Flooding Performance analysis and Decision Criteria
CMG-STARS is useful in modelling the surfactant/polymer/nanoparticle
flooding experiment, with good agreement between the experimental and
simulated data [17,37,65,68]. Figs. 13(a), 13(b) and 13(c) show the
oil saturation, water cut and recovery factor profiles for different
chemical fluid compositions respectively. A Cartesian model was
developed with constant injection rate and constant pressure condition
to investigate the EOR performance of analyzed fluids. Oil saturation
curves showed that surfactant-polymer-nanoparticle aqueous fluids are
capable of extracting maximum amount of trapped crude oil in comparison
to other analyzed systems. The residual oil saturation
(sor) values for cases I, II and III were found to be
31.96%, 30.68% and 29.30% respectively at the end of simulation
tests. Crude oil was recovered during secondary flooding experiments,
until water cut reaches ≥ 95%. At this stage, tertiary fluids were
introduced to improve oil production and reduce water cut percentages.
All three flooding instances discussed herein showed similar behavior in
terms of water cut versus pore volume plots. In fact, oil displacement
experiment was stopped when the quantity of produced oil was extremely
low from economical aspect. EOR investigations achieved crude oil
recoveries of 15.06% during {14-6-14 GS + chase water} flooding,
17.42% during {14-6-14 GS + PHPA + chase water} flooding, and 18.49%
during {14-6-14 GS + PHPA + SiO2 + chase water}
flooding. Surfactant-polymer-nanoparticle (SPN) flooding recovered an
additional ~1.07% of OOIP over surfactant-polymer
flooding; and 3.43% over conventional surfactant flooding process. The
simulated results were successfully matched with experimental flooding
data. This may not seem very significant in terms of percentages.
However, if the field-scale data is assumed, additional barrels of crude
oil can be produced. This translates to improved efficacy of
surfactant-polymer-nanoparticle based EOR method.
Fig. 13. Flooding performance versus injected pore volume (PV)

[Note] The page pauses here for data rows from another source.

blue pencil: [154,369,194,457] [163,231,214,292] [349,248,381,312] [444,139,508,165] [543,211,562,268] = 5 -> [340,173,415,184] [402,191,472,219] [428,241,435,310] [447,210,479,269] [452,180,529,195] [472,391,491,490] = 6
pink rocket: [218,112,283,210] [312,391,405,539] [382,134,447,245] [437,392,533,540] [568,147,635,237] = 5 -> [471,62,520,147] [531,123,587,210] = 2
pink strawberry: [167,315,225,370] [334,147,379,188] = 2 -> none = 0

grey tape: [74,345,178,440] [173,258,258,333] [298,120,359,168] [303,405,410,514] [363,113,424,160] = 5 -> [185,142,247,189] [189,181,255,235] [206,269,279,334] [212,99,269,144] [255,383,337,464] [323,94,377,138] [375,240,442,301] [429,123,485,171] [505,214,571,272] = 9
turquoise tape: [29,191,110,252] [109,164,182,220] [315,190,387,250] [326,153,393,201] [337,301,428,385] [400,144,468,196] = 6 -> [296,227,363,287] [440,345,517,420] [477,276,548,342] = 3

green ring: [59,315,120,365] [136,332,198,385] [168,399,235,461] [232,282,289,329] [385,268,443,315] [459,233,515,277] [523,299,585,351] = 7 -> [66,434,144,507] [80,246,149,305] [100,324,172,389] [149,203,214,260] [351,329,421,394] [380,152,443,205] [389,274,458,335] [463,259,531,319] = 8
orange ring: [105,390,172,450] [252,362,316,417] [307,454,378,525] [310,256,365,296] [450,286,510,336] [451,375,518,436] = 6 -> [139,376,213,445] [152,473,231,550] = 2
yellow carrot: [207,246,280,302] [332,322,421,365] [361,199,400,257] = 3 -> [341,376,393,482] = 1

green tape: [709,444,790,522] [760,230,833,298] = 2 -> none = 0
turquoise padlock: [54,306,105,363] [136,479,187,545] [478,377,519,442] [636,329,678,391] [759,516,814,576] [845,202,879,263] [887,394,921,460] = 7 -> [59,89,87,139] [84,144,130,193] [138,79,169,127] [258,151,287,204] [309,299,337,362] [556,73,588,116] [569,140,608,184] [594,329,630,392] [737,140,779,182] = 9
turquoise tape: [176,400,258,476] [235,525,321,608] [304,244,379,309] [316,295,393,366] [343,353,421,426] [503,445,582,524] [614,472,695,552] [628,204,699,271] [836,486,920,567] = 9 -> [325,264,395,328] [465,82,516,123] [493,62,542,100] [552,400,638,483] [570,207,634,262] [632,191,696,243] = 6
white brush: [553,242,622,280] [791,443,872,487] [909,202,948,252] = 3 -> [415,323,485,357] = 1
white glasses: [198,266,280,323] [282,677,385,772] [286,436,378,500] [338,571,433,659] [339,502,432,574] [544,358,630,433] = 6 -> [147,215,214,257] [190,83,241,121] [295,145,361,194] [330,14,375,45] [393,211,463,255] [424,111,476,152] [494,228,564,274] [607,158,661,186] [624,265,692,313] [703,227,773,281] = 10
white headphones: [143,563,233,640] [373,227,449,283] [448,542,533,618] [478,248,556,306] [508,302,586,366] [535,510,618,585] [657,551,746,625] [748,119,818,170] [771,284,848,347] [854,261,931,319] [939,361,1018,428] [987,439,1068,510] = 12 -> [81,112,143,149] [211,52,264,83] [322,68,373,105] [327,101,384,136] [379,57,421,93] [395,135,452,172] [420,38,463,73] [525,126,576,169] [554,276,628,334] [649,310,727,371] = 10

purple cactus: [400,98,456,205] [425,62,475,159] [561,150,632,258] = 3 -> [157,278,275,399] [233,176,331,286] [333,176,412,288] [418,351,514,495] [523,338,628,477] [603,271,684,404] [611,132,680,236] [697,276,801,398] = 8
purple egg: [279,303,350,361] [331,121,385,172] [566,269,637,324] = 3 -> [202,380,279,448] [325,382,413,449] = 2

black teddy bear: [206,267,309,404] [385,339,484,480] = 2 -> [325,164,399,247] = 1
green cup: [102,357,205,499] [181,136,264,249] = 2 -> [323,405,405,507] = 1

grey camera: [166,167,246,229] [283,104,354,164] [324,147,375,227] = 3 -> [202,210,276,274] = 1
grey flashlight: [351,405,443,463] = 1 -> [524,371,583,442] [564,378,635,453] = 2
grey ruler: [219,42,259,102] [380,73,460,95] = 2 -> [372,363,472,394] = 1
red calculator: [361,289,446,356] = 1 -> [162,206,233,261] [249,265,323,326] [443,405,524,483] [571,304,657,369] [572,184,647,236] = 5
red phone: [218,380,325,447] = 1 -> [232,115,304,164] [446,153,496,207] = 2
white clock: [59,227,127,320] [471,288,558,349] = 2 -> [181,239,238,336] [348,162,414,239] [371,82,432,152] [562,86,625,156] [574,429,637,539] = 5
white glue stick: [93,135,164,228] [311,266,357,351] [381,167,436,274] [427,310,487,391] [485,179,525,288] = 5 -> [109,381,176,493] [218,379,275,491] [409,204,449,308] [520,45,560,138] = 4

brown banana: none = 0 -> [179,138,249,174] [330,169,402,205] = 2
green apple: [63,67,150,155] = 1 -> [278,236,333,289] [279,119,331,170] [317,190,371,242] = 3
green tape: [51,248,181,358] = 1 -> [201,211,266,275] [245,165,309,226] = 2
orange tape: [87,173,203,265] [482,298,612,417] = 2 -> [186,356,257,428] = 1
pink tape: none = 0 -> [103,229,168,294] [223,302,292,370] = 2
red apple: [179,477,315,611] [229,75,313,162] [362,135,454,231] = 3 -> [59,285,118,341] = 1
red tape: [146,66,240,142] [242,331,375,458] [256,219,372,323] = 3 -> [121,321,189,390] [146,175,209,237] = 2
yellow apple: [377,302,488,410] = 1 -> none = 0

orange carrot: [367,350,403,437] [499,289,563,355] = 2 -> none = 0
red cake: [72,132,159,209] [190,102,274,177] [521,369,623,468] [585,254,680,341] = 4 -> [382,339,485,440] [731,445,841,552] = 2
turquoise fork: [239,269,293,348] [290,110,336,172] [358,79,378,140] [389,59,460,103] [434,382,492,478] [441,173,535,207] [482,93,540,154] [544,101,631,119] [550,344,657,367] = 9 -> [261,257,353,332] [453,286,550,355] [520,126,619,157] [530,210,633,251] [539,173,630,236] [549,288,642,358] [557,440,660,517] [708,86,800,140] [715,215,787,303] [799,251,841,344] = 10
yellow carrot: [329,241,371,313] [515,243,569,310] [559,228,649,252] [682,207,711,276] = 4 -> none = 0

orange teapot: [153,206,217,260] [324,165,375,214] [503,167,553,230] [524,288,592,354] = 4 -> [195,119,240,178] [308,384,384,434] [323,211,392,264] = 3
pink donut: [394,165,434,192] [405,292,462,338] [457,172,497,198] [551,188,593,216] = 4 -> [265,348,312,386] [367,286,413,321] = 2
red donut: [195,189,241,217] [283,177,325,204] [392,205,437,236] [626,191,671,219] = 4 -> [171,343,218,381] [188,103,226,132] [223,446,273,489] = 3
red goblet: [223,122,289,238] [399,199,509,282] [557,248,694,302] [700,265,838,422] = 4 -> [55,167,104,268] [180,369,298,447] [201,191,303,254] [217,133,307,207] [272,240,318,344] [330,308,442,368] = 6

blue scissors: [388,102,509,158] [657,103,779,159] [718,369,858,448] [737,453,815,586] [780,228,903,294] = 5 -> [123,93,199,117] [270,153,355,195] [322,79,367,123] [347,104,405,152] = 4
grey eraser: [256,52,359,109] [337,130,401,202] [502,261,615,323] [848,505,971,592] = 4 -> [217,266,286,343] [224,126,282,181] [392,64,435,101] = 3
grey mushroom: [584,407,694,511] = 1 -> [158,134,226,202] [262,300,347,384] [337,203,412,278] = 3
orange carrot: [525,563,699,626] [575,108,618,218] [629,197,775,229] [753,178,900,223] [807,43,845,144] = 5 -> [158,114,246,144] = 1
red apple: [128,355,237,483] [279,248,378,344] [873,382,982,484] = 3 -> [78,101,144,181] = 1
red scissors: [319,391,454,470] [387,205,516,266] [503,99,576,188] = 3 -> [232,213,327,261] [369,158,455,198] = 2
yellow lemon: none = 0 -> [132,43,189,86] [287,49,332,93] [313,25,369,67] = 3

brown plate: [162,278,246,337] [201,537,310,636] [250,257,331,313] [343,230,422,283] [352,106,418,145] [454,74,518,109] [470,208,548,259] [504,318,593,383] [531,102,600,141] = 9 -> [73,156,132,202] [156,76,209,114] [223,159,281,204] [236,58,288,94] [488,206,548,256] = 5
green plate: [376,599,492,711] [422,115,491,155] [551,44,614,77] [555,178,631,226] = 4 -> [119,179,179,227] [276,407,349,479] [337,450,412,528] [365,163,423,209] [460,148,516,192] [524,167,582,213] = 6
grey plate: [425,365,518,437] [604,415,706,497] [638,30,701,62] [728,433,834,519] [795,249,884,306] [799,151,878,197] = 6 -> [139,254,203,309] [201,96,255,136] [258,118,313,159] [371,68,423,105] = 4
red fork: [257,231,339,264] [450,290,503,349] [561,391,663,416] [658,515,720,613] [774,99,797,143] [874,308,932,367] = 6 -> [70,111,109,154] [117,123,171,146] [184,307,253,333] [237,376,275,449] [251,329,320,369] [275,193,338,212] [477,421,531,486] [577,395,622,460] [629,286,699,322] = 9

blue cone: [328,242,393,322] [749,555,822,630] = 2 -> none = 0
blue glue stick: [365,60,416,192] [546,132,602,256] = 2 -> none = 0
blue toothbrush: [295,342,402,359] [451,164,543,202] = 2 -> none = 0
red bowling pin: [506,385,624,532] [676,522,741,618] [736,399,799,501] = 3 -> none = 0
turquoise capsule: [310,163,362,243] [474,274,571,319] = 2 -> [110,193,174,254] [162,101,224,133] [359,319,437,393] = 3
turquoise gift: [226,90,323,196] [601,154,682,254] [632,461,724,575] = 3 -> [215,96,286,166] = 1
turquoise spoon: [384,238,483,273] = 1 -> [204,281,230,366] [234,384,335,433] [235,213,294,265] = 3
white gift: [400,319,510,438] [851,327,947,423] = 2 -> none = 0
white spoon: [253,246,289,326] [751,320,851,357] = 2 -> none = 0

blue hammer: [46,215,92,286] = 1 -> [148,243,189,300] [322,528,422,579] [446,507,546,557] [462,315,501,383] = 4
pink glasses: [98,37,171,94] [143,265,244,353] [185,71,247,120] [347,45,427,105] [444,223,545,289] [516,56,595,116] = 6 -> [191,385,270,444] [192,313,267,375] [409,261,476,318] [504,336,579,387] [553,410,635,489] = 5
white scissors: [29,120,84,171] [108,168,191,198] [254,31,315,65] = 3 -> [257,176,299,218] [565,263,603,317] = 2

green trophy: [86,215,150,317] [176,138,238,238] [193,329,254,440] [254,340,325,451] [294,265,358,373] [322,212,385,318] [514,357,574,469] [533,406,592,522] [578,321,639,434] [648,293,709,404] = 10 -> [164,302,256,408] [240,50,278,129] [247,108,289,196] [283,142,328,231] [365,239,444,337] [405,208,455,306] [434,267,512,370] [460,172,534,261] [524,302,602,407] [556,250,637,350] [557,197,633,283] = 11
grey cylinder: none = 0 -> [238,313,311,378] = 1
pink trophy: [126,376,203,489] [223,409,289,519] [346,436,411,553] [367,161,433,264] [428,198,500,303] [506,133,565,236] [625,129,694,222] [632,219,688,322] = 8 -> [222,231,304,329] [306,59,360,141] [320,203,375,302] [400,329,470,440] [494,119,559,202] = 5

of different aqueous EOR fluids, expressed in terms of (a) oil
saturation; (b) water cut; and (c) recovery factor.
Conclusions
Laboratory core-flood experiments were simulated using CMG-STARS to
investigate the flooding performance of {14-6-14 GS +/ PHPA polymer +/
SiO2 nanoparticle} aqueous fluids. Aqueous chemical
systems exhibited ultra-low IFT, rock-wetting behavior and pseudoplastic
flow character, as evident from experimental analyses. Surfactant fluids
were characterized by micelles/aggregates in bulk phase, which altered
to network structure of dispersed micelles interconnected by entangled
polymer chains in surfactant-polymer solutions. This structural
attribute becomes more pronounced in the surfactant-polymer-nanoparticle
(SPN) fluids, resulting in the formation of supra-molecular network
structure with enhanced oil-attracting properties. Cartesian
single-porosity model was employed to develop a robust numerical
approach to match flooding properties of analyzed fluids. Initially,
water-flood was simulated for 208 min. After secondary oil recovery,
tertiary chemicals were injected to improve oil production and maintain
pressure drop within reservoir pore-throats. This flooding process
involved chemical injection period of 86 min, and ~150
min chase-water flooding period. Oil saturation maps showed that oil
saturation within core sample decreased to 31.96%, 30.68% and 29.30%
of original liquid content at the end of flooding studies, involving
{14-6-14 GS}, {14-6-14 GS + PHPA} and {14-6-14 GS + PHPA +
SiO2} fluids respectively. Relative permeability curves
were adjusted to model flooding results, and proved to be useful in
predicting oil displacement results. Tertiary flooding simulations
revealed EOR percentages of 15.06%, 17.42% and 18.49% of original oil
in place (OOIP) in the presence of {14-6-14 GS + chase water},
{14-6-14 GS + PHPA + chase water} and {14-6-14 GS + PHPA +
SiO2 + chase water} respectively. In summary, the
analyzed aqueous fluids exhibit favorable recoveries and economic
feasibility for EOR in sandstone rock systems.